Assignment — Retype, without any change, the first line of the records and every line after it through the one containing "either go to".

○ ○ ○

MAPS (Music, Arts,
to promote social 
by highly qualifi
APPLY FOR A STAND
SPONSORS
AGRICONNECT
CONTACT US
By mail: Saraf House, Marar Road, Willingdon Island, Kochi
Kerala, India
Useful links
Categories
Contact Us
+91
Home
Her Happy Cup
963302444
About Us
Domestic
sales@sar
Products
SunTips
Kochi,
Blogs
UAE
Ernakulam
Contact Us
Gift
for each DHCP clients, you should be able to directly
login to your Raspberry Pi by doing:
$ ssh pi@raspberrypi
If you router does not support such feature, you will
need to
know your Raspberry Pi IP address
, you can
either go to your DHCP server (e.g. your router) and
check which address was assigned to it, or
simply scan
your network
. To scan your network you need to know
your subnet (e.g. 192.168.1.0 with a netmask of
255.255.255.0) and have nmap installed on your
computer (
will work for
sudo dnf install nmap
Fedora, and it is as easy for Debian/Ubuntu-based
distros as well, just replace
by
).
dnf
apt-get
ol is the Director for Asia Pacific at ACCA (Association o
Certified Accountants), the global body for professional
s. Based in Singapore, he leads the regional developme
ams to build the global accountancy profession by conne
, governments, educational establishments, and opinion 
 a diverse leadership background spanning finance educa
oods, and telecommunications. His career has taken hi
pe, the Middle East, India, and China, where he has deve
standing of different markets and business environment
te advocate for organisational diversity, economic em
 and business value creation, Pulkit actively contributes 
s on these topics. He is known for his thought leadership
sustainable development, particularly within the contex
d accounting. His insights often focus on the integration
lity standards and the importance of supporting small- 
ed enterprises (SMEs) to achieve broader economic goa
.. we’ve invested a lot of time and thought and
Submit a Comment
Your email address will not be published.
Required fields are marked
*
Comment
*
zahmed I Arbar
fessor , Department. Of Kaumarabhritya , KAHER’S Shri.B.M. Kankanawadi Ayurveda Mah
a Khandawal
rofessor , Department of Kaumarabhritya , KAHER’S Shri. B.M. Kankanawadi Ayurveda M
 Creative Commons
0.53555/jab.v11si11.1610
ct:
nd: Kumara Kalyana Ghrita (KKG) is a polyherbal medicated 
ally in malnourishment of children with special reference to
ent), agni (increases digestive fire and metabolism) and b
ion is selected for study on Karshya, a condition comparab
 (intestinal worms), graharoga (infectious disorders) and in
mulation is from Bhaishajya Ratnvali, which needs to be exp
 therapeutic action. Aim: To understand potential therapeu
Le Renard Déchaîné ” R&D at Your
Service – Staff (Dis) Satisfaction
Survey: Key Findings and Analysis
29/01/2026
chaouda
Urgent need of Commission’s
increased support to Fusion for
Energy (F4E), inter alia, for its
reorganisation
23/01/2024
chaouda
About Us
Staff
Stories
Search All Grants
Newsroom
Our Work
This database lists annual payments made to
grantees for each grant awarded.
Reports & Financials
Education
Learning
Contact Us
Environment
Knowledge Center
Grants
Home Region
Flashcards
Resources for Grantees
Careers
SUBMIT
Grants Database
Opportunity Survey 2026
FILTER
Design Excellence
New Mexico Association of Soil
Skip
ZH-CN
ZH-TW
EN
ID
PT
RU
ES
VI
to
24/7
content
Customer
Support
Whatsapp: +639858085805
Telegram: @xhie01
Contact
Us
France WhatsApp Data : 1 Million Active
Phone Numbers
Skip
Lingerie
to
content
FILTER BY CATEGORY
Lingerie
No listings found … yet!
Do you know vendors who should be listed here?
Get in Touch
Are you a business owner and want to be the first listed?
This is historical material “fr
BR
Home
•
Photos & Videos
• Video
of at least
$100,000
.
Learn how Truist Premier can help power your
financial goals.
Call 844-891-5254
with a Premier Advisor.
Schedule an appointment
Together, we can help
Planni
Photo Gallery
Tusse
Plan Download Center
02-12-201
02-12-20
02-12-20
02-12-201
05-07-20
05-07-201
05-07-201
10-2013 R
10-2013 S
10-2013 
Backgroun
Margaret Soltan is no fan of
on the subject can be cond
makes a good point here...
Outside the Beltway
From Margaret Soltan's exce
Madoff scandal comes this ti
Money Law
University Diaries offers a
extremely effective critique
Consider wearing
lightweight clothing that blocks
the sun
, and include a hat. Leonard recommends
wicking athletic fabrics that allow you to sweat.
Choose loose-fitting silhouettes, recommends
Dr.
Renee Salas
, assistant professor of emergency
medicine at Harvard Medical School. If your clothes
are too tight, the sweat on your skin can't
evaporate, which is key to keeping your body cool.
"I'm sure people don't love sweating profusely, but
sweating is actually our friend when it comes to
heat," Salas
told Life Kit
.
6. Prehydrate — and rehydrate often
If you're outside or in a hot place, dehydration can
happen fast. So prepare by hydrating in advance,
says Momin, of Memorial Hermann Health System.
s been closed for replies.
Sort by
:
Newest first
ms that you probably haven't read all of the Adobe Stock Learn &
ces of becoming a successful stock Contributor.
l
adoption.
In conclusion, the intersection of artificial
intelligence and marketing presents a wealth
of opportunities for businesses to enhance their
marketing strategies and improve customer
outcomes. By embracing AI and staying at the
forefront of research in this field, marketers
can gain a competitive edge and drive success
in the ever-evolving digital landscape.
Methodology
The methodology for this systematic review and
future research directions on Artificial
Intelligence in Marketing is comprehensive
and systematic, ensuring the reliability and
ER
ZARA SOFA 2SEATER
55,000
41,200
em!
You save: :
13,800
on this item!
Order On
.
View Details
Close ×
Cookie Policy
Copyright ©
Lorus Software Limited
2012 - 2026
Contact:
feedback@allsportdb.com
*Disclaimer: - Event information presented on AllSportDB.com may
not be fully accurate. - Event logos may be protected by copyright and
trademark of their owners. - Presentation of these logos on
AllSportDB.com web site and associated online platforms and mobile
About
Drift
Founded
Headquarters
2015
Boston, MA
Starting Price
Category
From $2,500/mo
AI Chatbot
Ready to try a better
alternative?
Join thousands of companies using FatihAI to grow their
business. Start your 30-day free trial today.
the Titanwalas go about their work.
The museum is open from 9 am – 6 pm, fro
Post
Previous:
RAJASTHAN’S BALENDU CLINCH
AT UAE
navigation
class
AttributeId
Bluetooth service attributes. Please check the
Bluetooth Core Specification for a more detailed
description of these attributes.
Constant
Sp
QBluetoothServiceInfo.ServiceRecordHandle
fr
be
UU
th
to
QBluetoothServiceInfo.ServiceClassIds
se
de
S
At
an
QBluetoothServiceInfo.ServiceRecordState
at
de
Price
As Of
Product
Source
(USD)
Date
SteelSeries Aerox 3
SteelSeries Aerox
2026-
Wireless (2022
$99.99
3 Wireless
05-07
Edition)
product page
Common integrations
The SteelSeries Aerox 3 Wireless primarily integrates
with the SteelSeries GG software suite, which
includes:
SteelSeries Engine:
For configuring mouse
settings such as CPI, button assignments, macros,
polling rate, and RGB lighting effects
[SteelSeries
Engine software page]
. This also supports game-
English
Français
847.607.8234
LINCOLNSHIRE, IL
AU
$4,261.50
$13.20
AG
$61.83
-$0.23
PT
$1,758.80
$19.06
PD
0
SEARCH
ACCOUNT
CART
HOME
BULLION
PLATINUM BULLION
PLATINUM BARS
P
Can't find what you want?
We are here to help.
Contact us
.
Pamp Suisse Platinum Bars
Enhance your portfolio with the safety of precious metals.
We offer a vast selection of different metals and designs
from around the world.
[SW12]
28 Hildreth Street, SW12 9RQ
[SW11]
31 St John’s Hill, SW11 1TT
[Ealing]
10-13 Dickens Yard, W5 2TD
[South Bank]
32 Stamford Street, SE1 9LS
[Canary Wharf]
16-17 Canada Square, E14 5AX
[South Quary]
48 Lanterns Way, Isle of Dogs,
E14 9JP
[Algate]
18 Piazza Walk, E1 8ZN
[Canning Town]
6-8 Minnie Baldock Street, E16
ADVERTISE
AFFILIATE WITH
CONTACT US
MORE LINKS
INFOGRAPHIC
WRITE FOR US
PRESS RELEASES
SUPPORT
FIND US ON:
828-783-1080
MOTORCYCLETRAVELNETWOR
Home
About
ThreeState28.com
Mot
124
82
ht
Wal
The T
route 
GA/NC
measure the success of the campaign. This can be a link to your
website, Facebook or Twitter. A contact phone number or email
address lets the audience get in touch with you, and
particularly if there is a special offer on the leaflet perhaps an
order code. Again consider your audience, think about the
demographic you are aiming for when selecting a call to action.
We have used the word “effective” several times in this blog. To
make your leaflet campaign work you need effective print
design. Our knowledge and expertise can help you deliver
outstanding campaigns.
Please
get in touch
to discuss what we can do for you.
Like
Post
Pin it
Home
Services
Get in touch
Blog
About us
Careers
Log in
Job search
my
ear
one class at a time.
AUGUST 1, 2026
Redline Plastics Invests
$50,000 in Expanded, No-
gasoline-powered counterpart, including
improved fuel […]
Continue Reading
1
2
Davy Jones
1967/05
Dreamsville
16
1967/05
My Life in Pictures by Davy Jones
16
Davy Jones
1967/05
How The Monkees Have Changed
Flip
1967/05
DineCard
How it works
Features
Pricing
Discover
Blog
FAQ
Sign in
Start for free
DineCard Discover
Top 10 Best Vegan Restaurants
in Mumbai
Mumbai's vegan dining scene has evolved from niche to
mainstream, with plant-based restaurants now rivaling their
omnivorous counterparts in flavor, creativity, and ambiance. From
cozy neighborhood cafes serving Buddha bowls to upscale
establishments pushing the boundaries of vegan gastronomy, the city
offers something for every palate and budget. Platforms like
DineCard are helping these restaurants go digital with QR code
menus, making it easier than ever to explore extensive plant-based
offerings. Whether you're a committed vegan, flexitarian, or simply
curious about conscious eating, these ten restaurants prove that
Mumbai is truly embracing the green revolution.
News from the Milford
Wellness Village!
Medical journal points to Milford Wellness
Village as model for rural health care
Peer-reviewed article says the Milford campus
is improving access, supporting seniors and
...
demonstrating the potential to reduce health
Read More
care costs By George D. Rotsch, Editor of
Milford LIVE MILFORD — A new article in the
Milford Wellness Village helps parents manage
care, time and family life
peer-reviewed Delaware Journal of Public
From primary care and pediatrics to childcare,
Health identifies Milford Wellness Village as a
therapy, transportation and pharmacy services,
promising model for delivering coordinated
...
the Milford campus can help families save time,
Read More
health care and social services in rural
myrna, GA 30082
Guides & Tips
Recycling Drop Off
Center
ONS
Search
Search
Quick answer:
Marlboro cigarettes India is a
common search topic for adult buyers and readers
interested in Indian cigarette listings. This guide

○ ○ ○

Exercise solution —
MAPS (Music, Arts,
to promote social 
by highly qualifi
APPLY FOR A STAND
SPONSORS
AGRICONNECT
CONTACT US
By mail: Saraf House, Marar Road, Willingdon Island, Kochi
Kerala, India
Useful links
Categories
Contact Us
+91
Home
Her Happy Cup
963302444
About Us
Domestic
sales@sar
Products
SunTips
Kochi,
Blogs
UAE
Ernakulam
Contact Us
Gift
for each DHCP clients, you should be able to directly
login to your Raspberry Pi by doing:
$ ssh pi@raspberrypi
If you router does not support such feature, you will
need to
know your Raspberry Pi IP address
, you can
either go to your DHCP server (e.g. your router) and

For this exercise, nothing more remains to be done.